**WORK ORDER:**
List all lines of the data containing the word "Boîte".

Collected data:
───
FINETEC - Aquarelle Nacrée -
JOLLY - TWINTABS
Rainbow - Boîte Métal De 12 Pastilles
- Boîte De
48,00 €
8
───
**SOLUTION FOR THIS TASK:**
Rainbow - Boîte Métal De 12 Pastilles
- Boîte De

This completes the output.